__READING PASSAGE__.
- Opening Delimiter -
I have been knitting up a blue streak- as much as I can with the gimp finger and I am really not a knitter- how do you fix mistakes- and I make many? So I usually stick to crocheting, but I have been using that eyelash yarn, and it is impossible to see the stitches, so knitting it is. Haven't made too many mistakes, ok, maybe I have, but with that yarn, you can't tell. I made myself a scarf- that was the practice run. then I knitted one for each of my girls. Now I am working on another one. They go pretty fast. I have been watching movies late at night as I work on them. Return to Me, Fools Rush In, The Librarian and Cinderella Man were all good. The Wedding Date and Eternal Sunshine Of The Spotless Mind were both lousy- to the point of being painful- each for completely different reasons. Just to let you know. Well, I'm off.
Finished Sarah's quilt...
- Closing Delimiter -
__INFORMATION GIVEN__.
- Opening Delimiter -
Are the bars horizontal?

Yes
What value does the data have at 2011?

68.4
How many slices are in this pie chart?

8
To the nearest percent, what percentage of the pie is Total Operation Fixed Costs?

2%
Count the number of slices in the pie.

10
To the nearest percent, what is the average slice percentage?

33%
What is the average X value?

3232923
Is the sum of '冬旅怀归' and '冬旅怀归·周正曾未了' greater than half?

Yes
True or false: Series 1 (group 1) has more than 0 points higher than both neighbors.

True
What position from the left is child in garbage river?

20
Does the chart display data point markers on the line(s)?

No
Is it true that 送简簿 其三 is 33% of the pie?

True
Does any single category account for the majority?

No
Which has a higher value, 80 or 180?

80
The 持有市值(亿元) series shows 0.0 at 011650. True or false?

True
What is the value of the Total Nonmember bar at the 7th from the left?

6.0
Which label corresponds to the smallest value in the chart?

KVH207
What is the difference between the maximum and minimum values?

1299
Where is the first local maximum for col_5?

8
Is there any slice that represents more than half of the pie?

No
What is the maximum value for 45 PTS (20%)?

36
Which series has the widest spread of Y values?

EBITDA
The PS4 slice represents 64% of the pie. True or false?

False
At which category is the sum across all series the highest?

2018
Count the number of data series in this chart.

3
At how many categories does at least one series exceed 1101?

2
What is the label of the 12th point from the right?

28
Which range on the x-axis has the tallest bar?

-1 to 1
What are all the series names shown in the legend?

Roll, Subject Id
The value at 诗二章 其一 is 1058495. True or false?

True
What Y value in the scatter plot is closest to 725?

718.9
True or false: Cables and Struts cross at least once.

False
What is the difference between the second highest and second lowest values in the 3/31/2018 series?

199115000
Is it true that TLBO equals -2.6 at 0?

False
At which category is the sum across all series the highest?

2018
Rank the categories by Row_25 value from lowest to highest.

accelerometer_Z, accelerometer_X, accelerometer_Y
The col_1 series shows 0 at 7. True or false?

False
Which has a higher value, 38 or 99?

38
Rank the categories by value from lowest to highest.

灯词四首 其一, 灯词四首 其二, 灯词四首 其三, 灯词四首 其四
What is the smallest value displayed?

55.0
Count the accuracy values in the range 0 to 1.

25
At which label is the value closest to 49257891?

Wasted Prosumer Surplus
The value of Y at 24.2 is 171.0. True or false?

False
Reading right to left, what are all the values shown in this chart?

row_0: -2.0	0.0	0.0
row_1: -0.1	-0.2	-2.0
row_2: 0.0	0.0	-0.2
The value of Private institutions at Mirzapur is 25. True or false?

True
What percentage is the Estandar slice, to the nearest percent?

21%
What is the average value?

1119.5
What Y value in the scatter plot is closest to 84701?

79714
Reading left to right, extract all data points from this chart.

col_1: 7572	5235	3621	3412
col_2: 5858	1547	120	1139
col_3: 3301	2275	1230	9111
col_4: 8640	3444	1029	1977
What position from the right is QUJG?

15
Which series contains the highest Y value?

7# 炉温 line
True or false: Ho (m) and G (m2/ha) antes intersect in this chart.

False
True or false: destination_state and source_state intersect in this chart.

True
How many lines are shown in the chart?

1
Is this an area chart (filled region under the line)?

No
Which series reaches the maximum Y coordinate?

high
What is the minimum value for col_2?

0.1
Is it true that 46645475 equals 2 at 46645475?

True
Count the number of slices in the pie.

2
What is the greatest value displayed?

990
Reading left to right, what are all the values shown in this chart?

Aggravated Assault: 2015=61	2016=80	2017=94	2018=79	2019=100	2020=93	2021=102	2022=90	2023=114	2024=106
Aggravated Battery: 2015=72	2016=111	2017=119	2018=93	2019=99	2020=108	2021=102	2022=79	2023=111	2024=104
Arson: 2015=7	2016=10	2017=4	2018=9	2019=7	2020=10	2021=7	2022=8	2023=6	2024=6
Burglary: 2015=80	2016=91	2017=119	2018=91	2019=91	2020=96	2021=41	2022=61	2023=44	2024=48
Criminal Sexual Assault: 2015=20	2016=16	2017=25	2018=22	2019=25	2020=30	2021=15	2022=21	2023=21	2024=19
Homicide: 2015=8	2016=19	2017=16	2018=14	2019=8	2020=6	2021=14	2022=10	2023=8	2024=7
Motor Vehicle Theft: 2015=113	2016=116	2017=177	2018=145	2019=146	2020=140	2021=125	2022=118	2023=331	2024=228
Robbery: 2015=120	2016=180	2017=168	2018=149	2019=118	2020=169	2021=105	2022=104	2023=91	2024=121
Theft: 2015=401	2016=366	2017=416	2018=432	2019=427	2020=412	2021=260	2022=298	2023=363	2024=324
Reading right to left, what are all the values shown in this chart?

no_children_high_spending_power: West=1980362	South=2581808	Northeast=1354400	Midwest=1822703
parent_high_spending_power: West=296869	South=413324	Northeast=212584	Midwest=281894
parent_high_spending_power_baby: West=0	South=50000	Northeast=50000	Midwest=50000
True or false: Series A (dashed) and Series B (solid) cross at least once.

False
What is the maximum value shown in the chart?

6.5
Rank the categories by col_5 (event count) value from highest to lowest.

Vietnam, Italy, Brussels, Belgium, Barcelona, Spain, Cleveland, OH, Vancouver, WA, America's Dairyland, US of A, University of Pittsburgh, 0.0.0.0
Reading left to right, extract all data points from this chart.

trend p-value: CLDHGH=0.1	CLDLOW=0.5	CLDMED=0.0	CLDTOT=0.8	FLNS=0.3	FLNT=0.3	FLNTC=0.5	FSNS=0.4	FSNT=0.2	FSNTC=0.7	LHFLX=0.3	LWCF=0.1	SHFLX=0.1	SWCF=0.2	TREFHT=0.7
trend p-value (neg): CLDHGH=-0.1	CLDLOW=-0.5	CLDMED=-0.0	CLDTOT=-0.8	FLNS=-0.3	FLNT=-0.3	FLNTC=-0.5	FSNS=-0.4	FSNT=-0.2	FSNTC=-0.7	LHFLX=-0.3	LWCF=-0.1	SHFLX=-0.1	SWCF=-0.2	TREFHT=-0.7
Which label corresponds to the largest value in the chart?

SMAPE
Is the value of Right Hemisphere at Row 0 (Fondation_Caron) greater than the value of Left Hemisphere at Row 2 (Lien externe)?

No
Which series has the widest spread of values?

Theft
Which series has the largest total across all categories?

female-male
- Closing Delimiter -
Check each statement against the knitting post and answer yes or no, quoting the words of the post that decide it.
1. The writer usually crochets rather than knits.
2. The writer liked The Wedding Date.
3. The first scarf the writer made was for one of the writer's girls.

1. Yes: "So I usually stick to crocheting"
2. No: "The Wedding Date and Eternal Sunshine Of The Spotless Mind were both lousy"
3. No: "I made myself a scarf- that was the practice run."